YOUR OBJECTIVE:
Among the lines of the material below, count those holding "const". Report the number by itself.
──────── TASK DATA
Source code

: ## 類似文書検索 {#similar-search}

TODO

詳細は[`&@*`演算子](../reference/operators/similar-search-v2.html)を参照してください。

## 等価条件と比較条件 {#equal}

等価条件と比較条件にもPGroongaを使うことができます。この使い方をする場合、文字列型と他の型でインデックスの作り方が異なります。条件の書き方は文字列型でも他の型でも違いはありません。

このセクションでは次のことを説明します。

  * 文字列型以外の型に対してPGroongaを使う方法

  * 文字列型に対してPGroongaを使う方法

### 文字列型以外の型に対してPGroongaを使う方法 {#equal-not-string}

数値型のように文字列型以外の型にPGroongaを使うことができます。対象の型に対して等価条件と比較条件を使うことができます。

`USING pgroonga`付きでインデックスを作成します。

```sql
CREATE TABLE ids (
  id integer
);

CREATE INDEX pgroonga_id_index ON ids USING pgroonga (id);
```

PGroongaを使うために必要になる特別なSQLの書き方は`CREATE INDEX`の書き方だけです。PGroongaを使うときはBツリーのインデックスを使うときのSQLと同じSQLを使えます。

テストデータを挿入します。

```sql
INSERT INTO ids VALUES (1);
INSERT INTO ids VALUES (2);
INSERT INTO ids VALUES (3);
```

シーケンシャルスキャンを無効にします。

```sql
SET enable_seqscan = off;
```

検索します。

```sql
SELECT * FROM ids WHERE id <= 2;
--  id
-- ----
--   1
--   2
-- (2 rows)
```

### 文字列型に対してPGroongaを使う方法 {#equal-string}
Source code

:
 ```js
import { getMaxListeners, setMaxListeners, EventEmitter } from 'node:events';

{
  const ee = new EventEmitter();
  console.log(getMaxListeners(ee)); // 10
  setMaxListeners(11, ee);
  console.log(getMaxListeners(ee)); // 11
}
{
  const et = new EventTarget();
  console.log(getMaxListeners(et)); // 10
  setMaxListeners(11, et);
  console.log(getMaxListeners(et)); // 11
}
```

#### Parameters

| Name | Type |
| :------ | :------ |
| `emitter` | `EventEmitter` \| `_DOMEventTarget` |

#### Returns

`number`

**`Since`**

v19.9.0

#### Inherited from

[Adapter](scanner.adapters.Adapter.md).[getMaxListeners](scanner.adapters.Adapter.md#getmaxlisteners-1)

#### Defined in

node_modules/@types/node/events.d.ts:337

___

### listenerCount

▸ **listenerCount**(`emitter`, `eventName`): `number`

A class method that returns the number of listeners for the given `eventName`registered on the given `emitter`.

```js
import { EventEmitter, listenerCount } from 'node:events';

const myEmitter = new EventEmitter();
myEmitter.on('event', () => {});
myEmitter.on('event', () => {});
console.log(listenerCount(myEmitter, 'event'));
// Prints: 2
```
────────────────
RESPONSE TO THE TASK:
3